Evidence from the very ancient world suggests a connection between man and plants. An ancient Mesopotamian grave of a Neanderthal man revealed pollen from eight different medicinal herbs, indicating that plants were likely used as a part of ceremonies. Clay tablets from Mesopotamia have inscriptions with herbal remedies using aromatic plants of pine, fennel, and galbanum.
Moving forward in time, we see that in India ancient Ayurvedic medicine practitioners used a wide variety of plants. Arguably the oldest surviving medical text is the Herbal Classic of Shen Nong, dated 2700 B.C. Shen Nong is regarded as a cultural hero who taught herbal farming practices to others and as the father of Chinese medicine. Because of this rich tradition, China is one of the largest producers of essential oils. Essential oils are also mentioned in the writings of Huangdi in The Yellow Emperor's Classic of Medicine.

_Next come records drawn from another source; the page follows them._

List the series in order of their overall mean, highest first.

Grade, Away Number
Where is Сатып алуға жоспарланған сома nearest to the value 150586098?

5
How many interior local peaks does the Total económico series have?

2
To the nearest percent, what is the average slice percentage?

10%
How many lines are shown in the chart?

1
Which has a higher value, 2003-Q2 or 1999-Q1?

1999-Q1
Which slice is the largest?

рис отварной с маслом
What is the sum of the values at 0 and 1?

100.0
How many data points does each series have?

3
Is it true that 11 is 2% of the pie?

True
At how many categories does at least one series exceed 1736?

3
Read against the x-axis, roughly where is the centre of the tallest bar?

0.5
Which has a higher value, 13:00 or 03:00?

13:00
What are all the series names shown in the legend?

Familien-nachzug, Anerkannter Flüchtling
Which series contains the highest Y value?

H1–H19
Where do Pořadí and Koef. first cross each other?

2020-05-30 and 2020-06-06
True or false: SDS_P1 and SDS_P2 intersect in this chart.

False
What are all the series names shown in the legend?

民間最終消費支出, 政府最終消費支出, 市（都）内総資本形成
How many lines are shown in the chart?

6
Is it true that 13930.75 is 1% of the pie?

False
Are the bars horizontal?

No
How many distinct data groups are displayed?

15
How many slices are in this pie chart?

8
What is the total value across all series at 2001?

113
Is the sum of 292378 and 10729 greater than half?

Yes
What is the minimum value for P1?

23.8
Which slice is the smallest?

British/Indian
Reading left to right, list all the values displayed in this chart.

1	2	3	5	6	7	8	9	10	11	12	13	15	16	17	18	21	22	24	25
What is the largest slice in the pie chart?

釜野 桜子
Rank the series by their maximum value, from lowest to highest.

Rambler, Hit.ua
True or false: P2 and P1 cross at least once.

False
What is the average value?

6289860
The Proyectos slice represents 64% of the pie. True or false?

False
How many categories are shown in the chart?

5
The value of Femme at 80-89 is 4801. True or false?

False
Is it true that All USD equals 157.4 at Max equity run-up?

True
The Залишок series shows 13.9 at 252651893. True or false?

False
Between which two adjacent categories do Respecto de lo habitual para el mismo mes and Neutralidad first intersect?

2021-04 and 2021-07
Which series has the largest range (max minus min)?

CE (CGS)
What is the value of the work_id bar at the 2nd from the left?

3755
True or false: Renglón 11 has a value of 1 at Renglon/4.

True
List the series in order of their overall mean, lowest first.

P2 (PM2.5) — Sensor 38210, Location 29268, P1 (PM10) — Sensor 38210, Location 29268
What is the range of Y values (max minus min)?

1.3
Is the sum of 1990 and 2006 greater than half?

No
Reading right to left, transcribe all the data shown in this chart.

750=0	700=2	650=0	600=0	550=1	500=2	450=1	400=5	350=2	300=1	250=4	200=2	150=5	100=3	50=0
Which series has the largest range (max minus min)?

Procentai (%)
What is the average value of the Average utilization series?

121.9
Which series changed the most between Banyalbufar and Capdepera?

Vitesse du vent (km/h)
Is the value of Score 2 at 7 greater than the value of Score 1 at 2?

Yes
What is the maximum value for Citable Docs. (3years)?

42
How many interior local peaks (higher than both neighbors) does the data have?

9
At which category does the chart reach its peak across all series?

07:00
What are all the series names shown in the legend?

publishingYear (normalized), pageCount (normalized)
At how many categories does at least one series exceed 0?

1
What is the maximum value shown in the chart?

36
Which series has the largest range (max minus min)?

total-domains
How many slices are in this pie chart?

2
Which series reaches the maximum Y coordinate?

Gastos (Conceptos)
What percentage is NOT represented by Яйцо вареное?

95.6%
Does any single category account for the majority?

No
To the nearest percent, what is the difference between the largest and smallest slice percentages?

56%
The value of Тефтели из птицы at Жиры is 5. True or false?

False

As early as 2000 B.C., ancient Egyptians used essential oils alongside fatty oils, clays, and sea salts for beauty practices. In Egyptian temples, essential oil extraction is depicted on the walls, and priests used them alongside herbs in tinctures, unguents, salves, and ointments. Egyptian royalty prized essential oils and they were even discovered inside the tomb of King Tutankhamen.
The Greek physician Hippocrates used essential oils in plasters and to fumigate the city. Romans lavishly used essential oils in baths, during massage, and to scent the hair, body, and bed. At least a dozen essential oils are mentioned in the bible as ceremonial aromas, gifts, and traditional medicine, and these practices are maintained the in the modern Catholic Church.
Though used for many thousands of years, during the Middle Ages essential oils were banned by the Catholic Church as being too decadent, and they fell out of the mainstream into the arena of witchcraft and lore. But by the 1600s, essential oils worked their way back into the mainstream, and by the 1800s were included in pharmacopeias across Europe. The south of France was bursting with lavender, and commercialization of essential oils became extremely popular.
In recents history, the work of Rene-Maurice Gattefosse (the man who coined the term "aromatherapy"), Jean Valnet, Daniel Penoel, Herve Casabianca, and Gary Young have firmly established essential oils as powerful plant products with diverse and extensive uses.
Essential oils are more that just pleasant scents; they have complex active chemical constituents inside the plant, and this chemistry is maintained following extraction from plants.